Personality Disorders

What is a personality disorder?

A personality isn’t a biological per se, it’s behavioral. Therefore, a personality disorder is a set of behaviors that don’t work. A set of behaviors that render the individual dysfunctional within relationships, in their careers, and with their health. Marsha Linehan developed 4 skills areas to develop. Interpersonal effectiveness teaches social skills. Emotion regulation teaches emotional intelligence. Distress tolerance teaches emotional crisis coping skills. And, mindfulness teaches grounding skills that is needed in all of the skills mentioned.

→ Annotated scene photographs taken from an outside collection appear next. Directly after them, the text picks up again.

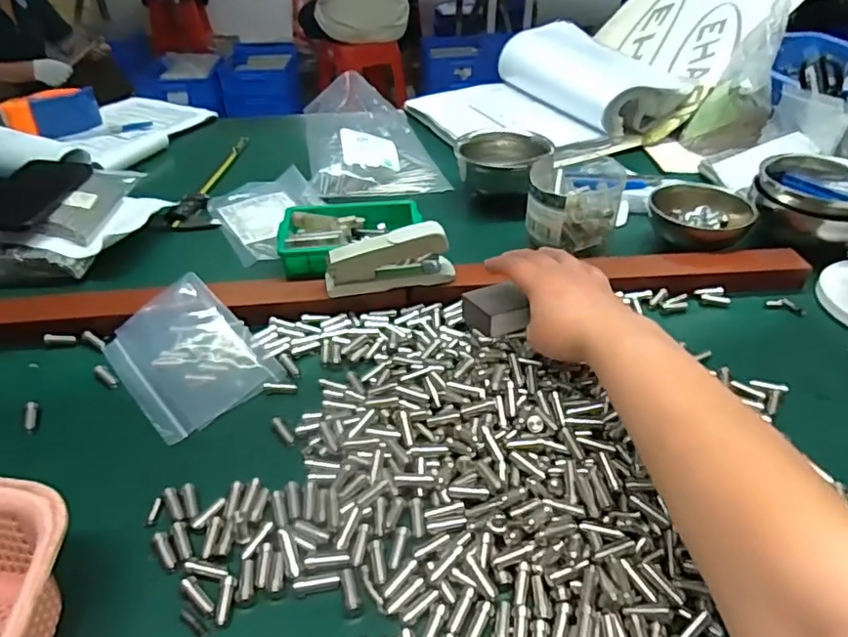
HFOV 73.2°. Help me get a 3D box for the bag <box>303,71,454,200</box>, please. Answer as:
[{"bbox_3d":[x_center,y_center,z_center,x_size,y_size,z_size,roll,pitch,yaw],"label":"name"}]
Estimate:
[{"bbox_3d":[-0.079,-0.263,0.822,0.180,0.092,0.232,-10,39,-12],"label":"bag"}]

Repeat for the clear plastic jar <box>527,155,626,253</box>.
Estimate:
[{"bbox_3d":[0.169,-0.130,0.646,0.098,0.070,0.114,8,39,11],"label":"clear plastic jar"}]

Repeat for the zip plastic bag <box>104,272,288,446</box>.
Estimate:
[{"bbox_3d":[-0.208,0.026,0.499,0.108,0.030,0.155,-29,46,-32],"label":"zip plastic bag"}]

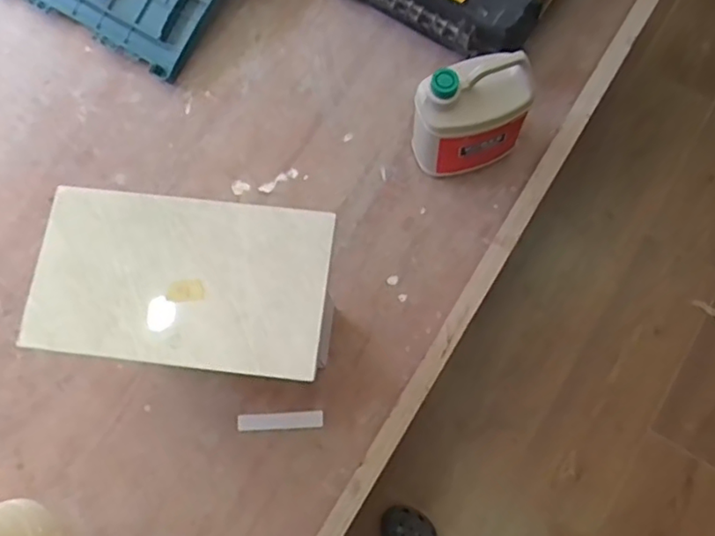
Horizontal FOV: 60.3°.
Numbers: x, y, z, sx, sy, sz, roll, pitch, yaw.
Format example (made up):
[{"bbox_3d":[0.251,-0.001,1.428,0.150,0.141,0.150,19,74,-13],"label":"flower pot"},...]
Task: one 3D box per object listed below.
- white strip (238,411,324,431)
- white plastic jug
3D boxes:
[{"bbox_3d":[-0.124,0.247,0.992,0.138,0.005,0.027,-3,75,1],"label":"white strip"},{"bbox_3d":[0.176,-0.235,0.995,0.167,0.255,0.104,-17,75,-2],"label":"white plastic jug"}]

Personality disorders affect at least two of these areas:

  • Way of thinking about oneself and others
  • Way of responding emotionally
  • Way of relating to other people
  • Way of controlling one’s behavior


Certain types of psychotherapy are effective for treating personality disorders. During psychotherapy, an individual can gain insight and knowledge about the disorder and what is contributing to symptoms, and can talk about thoughts, feelings and behaviors. Psychotherapy can help a person understand the effects of their behavior on others and learn to manage or cope with symptoms and to reduce behaviors causing problems with functioning and relationships. The type of treatment will depend on the specific personality disorder, how severe it is, and the individual’s circumstances.

Family members can be important in an individual’s recovery and can work with the individual’s health care provider on the most effective ways to help and support. But having a family member with a personality disorder can also be distressing and stressful. Family members may benefit from talking with a mental health provider who can provide help coping with difficulties.